DESCRIPTION OF THE TASK: Please output, without any change, the lines of the material below from the very first through the one with "Page size: 2001x1125.".

***

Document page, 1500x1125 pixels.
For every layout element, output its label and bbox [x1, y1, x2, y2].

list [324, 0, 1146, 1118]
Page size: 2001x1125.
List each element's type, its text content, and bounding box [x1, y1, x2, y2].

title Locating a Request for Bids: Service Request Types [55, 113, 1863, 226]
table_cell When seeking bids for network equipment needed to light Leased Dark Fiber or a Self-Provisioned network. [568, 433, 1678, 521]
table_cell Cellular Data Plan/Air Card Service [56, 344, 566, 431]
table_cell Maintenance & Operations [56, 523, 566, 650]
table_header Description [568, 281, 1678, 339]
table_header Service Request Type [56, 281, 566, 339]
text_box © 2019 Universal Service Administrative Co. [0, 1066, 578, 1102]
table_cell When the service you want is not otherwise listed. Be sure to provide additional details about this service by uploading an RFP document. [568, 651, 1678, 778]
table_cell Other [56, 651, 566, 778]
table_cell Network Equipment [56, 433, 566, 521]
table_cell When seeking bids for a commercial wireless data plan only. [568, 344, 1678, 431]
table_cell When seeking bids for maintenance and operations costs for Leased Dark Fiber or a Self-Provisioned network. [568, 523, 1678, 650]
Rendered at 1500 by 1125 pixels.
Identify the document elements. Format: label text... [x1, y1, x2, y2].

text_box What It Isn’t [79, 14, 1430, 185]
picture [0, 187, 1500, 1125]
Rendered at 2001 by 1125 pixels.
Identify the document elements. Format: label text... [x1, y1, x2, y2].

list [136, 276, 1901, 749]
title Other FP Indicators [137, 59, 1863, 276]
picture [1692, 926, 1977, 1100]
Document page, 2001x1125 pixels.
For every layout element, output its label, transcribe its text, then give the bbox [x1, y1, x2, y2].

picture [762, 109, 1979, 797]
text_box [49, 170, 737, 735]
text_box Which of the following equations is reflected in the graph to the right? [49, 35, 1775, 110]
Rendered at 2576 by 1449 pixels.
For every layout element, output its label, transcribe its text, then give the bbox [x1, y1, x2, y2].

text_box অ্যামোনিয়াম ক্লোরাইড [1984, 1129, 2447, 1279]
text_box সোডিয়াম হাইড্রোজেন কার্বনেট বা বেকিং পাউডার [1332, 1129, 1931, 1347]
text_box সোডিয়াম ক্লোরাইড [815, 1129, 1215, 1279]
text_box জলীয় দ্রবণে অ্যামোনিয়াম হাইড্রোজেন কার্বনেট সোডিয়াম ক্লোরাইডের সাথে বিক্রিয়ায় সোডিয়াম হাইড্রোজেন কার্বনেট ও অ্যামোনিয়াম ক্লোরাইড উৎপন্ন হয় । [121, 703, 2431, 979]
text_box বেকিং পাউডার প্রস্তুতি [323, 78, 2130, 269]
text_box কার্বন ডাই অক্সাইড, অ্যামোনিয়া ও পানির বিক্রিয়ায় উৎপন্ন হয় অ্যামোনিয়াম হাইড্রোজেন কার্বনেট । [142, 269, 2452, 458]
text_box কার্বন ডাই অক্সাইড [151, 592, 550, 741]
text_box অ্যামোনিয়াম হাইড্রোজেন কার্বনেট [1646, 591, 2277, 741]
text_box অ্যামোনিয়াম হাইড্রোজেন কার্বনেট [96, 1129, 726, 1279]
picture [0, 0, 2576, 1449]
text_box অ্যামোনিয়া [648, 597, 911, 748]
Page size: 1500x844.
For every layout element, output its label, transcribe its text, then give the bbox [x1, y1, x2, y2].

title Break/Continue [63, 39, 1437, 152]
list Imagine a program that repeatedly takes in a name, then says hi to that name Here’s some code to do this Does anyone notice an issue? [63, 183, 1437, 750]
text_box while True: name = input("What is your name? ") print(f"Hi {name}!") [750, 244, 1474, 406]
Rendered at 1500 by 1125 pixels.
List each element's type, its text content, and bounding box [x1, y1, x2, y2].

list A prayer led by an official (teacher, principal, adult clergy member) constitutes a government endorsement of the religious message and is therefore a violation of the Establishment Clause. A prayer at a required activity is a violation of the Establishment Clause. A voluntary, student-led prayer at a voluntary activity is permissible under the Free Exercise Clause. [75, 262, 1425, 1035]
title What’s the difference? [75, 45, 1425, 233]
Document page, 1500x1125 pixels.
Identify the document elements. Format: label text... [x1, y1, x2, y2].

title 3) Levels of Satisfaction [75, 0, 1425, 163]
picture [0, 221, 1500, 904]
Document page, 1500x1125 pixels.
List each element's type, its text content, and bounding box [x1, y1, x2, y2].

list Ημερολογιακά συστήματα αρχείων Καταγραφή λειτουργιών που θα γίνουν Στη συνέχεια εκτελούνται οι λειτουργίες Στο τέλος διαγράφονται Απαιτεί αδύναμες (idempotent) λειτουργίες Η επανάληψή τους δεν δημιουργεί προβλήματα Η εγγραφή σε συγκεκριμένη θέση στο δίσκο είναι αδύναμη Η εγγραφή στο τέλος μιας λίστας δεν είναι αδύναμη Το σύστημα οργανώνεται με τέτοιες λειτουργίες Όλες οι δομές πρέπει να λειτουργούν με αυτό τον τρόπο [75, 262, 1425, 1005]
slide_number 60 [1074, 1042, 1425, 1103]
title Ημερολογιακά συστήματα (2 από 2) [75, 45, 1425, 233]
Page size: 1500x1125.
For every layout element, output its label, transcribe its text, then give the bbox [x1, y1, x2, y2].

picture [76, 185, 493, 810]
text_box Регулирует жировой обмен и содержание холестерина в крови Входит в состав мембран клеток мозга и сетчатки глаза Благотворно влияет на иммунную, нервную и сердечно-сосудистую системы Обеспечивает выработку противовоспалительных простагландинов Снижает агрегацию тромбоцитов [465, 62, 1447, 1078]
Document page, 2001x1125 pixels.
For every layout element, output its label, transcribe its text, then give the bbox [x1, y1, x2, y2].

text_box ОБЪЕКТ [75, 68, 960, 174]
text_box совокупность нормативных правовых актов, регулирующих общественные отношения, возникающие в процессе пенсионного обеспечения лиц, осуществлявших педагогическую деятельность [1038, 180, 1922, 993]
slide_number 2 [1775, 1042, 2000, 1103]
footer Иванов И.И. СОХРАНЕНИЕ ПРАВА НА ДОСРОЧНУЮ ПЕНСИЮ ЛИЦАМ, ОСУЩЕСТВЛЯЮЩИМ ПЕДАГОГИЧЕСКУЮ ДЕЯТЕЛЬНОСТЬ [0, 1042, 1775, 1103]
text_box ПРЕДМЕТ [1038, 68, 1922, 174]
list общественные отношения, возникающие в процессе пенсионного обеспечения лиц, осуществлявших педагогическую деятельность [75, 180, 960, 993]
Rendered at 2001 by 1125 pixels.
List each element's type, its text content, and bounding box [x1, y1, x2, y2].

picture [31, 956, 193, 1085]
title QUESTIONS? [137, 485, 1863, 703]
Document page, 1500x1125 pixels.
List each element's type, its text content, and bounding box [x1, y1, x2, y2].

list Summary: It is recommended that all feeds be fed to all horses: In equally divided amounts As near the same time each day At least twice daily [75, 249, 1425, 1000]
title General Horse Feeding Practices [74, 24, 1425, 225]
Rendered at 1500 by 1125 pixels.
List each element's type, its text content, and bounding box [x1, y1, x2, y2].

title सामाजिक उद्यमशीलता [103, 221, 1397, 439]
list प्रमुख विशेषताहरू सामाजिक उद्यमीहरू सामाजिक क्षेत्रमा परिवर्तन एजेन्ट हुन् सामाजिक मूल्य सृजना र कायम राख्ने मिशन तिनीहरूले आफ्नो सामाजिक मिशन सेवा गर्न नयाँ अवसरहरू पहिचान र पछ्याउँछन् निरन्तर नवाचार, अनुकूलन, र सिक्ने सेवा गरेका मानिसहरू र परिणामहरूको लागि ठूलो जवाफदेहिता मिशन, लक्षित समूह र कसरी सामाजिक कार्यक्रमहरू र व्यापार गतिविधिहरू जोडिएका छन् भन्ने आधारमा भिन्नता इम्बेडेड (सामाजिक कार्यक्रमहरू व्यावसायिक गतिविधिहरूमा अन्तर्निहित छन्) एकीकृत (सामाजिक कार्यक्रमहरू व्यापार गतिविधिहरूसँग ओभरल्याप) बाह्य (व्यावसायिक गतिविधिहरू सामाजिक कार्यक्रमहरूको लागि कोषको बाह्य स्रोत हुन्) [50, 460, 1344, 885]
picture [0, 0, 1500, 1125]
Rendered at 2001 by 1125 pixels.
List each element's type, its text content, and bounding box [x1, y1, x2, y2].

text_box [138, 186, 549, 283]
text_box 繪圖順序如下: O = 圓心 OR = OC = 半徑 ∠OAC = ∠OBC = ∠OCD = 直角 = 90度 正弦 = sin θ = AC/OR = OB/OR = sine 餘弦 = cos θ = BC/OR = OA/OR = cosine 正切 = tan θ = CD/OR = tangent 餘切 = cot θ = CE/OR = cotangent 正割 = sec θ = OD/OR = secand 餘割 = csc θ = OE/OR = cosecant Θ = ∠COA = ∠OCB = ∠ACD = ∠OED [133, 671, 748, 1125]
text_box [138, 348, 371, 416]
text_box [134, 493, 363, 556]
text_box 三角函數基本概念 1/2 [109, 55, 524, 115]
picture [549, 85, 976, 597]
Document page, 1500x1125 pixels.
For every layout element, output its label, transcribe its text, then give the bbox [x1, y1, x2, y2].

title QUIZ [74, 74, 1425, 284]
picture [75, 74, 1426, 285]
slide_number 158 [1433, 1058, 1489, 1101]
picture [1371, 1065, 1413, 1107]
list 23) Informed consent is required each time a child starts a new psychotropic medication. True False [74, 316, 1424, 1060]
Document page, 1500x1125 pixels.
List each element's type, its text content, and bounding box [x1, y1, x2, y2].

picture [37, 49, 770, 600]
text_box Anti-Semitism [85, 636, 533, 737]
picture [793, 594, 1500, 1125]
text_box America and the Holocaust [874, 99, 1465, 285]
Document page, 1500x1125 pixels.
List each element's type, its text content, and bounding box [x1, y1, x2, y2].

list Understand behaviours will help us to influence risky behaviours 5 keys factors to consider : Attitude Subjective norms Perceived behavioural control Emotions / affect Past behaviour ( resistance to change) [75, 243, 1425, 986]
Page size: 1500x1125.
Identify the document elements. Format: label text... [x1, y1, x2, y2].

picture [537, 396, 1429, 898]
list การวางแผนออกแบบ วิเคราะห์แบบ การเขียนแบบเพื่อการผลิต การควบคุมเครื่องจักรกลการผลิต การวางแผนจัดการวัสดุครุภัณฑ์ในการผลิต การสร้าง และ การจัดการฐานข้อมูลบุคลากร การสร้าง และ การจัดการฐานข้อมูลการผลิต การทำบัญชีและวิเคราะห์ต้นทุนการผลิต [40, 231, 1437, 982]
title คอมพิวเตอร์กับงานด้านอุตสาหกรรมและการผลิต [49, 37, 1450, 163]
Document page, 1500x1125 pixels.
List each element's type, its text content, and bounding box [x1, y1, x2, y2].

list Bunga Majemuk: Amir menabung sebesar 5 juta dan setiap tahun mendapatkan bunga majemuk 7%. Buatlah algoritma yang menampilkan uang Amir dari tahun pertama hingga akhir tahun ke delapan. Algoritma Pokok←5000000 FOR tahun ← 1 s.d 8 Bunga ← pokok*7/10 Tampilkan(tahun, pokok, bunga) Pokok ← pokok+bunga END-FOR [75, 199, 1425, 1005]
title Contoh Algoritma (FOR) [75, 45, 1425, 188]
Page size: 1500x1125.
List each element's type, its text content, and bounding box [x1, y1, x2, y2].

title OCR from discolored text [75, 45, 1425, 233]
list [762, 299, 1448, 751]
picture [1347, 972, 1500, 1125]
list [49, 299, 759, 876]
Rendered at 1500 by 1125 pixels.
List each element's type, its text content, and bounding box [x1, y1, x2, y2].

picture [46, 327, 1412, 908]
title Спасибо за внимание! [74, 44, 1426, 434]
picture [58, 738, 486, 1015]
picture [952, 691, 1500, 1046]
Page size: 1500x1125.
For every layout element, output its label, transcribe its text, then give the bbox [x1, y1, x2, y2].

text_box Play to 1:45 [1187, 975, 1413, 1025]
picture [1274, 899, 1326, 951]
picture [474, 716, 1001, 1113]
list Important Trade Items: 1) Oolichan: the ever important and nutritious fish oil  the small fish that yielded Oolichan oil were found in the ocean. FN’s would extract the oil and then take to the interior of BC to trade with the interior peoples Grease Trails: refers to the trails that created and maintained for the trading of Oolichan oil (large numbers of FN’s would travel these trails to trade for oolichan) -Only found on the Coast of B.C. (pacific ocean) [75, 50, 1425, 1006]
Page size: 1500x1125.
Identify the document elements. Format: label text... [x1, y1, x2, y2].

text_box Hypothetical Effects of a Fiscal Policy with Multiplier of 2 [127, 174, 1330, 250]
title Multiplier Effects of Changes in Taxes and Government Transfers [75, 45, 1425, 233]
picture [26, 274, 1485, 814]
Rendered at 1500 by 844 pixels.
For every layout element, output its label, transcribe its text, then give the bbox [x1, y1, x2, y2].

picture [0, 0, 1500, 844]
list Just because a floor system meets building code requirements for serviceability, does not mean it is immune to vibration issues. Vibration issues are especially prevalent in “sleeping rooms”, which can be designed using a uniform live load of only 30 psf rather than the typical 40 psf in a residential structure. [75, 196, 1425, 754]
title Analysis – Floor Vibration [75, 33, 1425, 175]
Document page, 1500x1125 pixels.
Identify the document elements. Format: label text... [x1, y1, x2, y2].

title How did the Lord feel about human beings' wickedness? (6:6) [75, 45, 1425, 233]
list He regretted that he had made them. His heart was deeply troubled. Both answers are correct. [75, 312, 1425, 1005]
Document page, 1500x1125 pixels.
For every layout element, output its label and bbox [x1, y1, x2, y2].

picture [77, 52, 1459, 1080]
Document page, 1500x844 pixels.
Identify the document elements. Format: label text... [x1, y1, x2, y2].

***

RESPONSE AREA:
Document page, 1500x1125 pixels.
For every layout element, output its label and bbox [x1, y1, x2, y2].

list [324, 0, 1146, 1118]
Page size: 2001x1125.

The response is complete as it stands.